[[ EXERCISE DATA, beginning ]]

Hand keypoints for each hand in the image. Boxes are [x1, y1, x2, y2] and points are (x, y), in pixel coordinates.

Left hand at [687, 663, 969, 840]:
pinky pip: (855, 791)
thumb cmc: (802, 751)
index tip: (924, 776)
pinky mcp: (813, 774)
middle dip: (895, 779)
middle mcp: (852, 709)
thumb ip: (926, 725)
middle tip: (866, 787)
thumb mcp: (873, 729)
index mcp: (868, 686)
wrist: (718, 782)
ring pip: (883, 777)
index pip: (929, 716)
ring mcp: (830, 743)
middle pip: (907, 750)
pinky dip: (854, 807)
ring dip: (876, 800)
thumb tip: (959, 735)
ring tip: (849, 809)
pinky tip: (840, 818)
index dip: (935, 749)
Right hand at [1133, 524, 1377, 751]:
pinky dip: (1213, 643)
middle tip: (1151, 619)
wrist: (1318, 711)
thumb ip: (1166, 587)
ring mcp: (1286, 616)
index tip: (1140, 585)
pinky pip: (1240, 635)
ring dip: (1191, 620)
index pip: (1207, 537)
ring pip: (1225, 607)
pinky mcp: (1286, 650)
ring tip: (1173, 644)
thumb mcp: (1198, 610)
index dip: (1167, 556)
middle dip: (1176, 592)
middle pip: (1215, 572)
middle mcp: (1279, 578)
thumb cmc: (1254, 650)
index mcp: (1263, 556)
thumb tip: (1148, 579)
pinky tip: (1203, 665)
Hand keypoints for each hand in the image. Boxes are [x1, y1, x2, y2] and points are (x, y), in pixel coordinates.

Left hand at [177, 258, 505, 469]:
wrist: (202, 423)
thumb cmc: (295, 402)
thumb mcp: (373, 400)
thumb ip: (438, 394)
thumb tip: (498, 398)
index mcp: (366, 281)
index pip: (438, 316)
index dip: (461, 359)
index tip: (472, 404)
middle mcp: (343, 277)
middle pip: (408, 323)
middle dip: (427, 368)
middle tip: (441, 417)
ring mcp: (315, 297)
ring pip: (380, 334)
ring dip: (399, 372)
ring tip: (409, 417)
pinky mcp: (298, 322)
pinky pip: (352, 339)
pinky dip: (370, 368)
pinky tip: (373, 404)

[[ EXERCISE DATA, end ]]

WHAT THIS TASK INVOLVES – Extract exactly the leading lines of the data, stopping at and including the line with "ring mcp: (1286, 616)".

SOLUTION FOR THIS TASK –
Hand keypoints for each hand in the image. Boxes are [x1, y1, x2, y2] and points are (x, y), in pixel coordinates.

Left hand at [687, 663, 969, 840]:
pinky pip: (855, 791)
thumb cmc: (802, 751)
index tip: (924, 776)
pinky mcp: (813, 774)
middle dip: (895, 779)
middle mcp: (852, 709)
thumb ip: (926, 725)
middle tip: (866, 787)
thumb mcp: (873, 729)
index mcp: (868, 686)
wrist: (718, 782)
ring pip: (883, 777)
index pip: (929, 716)
ring mcp: (830, 743)
middle pip: (907, 750)
pinky dip: (854, 807)
ring dip: (876, 800)
thumb tip: (959, 735)
ring tip: (849, 809)
pinky tip: (840, 818)
index dip: (935, 749)
Right hand at [1133, 524, 1377, 751]:
pinky dip: (1213, 643)
middle tip: (1151, 619)
wrist: (1318, 711)
thumb ip: (1166, 587)
ring mcp: (1286, 616)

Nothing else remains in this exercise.